5G Technology Set. Birth news 5G will she have the spirit of deja vu? After 4 generations, we are now familiar with the lengthy implementation of standards, the debate about the frequency of auctions and the euphoria of commercial launch campaigns. But this new generation seems to cause even more passion and controversy. This is the object of the game, obviously economic, but also political and social, as evidenced by the news of recent months.
The 5G launch race is worthy of space conquest. It has been observed that the United States and South Korea are arguing with a commercial launch announcement. The flow rate is 10–20 times higher: a peak of 20 Gbit / s and a user experience of 100 Mbit / s (this is 60,000 times more than 2G, the first generation for data transfer!). Density of connections to reach a million connected objects per square kilometer. A Latency of the order of a millisecond, 10-15 times lower than that of 4G. Power consumption is divided by 100.
Many questions relate to health risks, especially in some cantons where 5G is a persona non grata. Strong pressure exerted on their allies to impose an embargo, the Chinese manufacturer of infrastructure for 5G networks, for fear of listening. Debate over frequency auction procedures, with the risk of higher license prices (for example, in Germany), reducing the ability to invest in deployment and coverage. But also questions about the actors who can participate in these auctions, in addition to existing mobile operators. This tension around the launch of this new generation shows that far beyond the advent of yet another version of mature technology, we are witnessing the birth of a wave that will deeply destroy all sectors of the world. economy over the next decade.
For the specifications of this fifth generation mobile radio standard, ITU (International Telecommunication Union) has identified performance targets based on approximately 8 indicators or KPIs (key performance indicators). The result is impressive: performance is 10 times higher than the previous generation:
Before getting started, let’s go back to the beginning of this episode. 5G is the last in a long line. Every generation has seen high growth rates and new services that are changing our relationship with mobile telephony. New uses (instant messaging, video, social networks) take precedence over the initial use of telephony. Again, this fifth generation may well change our habits far beyond the boundaries of the smartphone
To achieve these characteristics, the specifications of the entire communication chain were redesigned for both the radio interface and the antennas, as well as for the core network. However, it should be emphasized that performance goals cannot be achieved at the same time. Three options were identified to adapt to the main use cases considered:
Other antenna innovations help improve frequency performance and efficiency. Thus, (multiple inputs, multiple outputs), improving methods already implemented for 4G and WiFi, consists in converting the antenna into a grid of micro-antennas. Transmission and reception at each of these micro-antennas allows you to concentrate the power emitted in one direction, and thus improve transmission characteristics. This is called beamforming.

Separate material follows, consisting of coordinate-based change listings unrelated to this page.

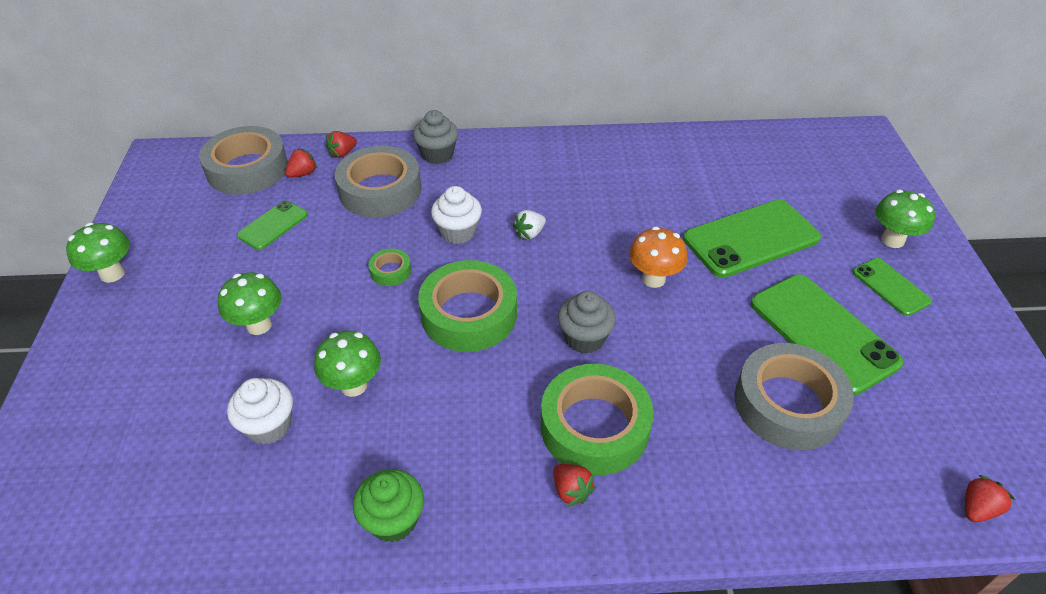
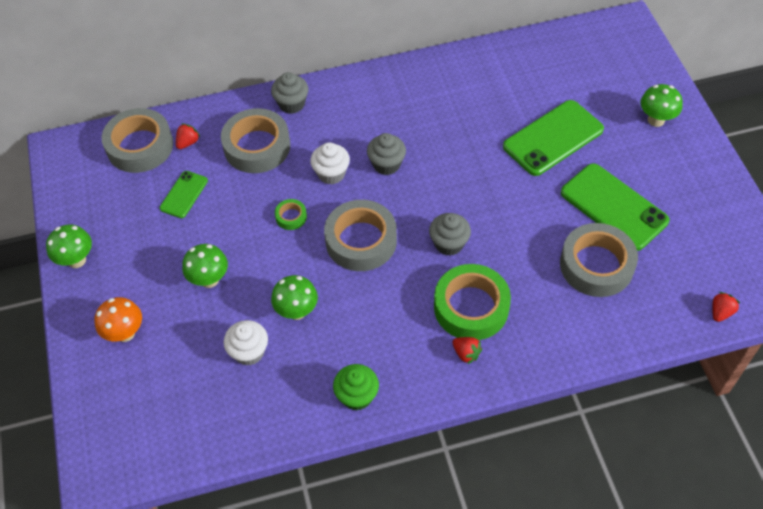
camera: 10 degrees left, 10 degrees up
(342, 153) = (213, 117): red strawberry -> none
(469, 314) = (361, 241): green tape -> grey tape
(530, 233) = (386, 164): white strawberry -> grey cupcake
(653, 279) = (488, 186): orange mushroom -> orange mushroom (125, 333)
(890, 287) = (657, 160): green phone -> none

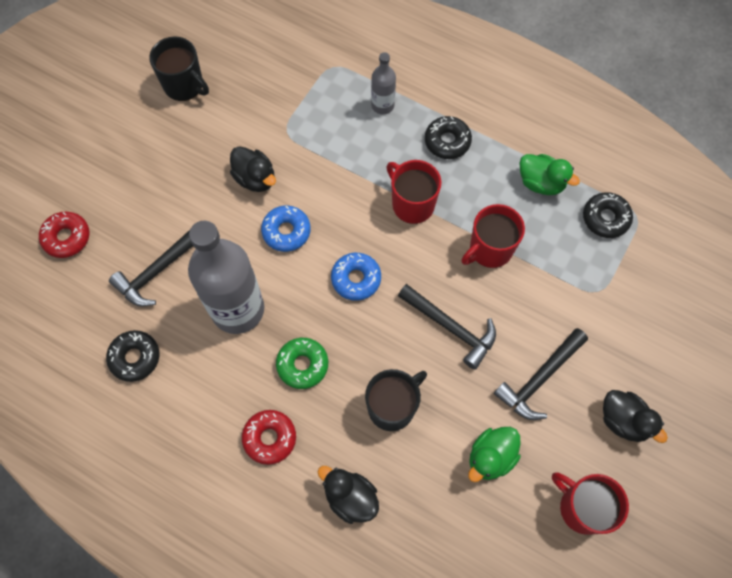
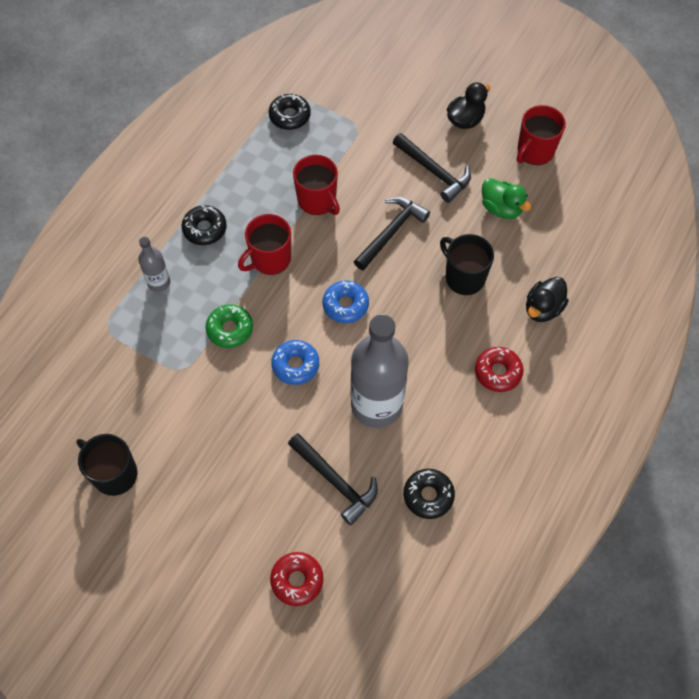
camera: 90 degrees left, 5 degrees down
(184, 85) = (114, 474): black mug -> black mug turned 90 degrees counterclockwise
(255, 178) = (235, 396): black duck -> none
(302, 365) = (429, 347): green donut -> green donut (230, 329)
(541, 183) = (253, 159): green duck -> none

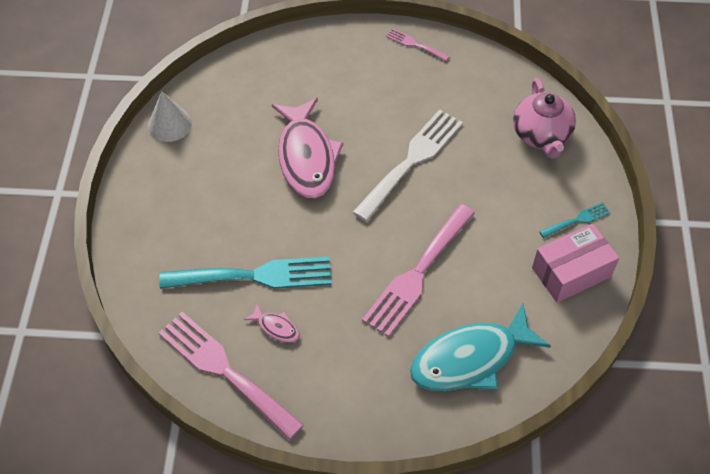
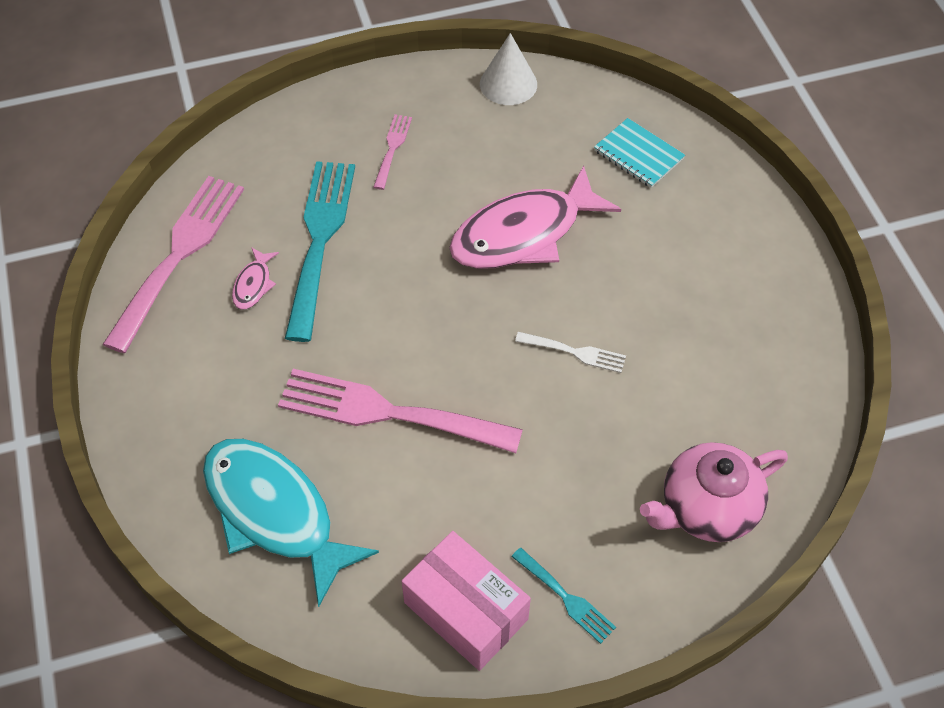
camera: 70 degrees right, 0 degrees up
(255, 276) = (319, 239): turquoise fork -> turquoise fork turned 150 degrees counterclockwise
(271, 76) = (638, 155): none -> turquoise notebook
(411, 160) = (575, 352): white fork -> white fork, size x0.47
(415, 44) = (792, 296): pink fork -> pink fork (392, 148)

Technological change. The first two frequency bands are already partially used by previous generations (2G / 3G / 4G), as well as WiFi and other technologies. They represent a good compromise between flow and bandwidth. On the other hand, the high-frequency range is quite innovative, since it is still rarely used. These frequencies carry the qualifier “millimeter”, in relation to their wavelength of the order of a millimeter. Using these high frequencies allows you to get very high data transfer rates, but low wavelengths are more sensitive to interference and can hardly penetrate buildings. Therefore, they will be used to cover areas of small area, but requiring very large flows or gathering a large number of users. We are talking about “small cells.” Antenna densification has already been implemented for some applications, such as stadiums, stations or airports, but should be generalized using millimeter waves.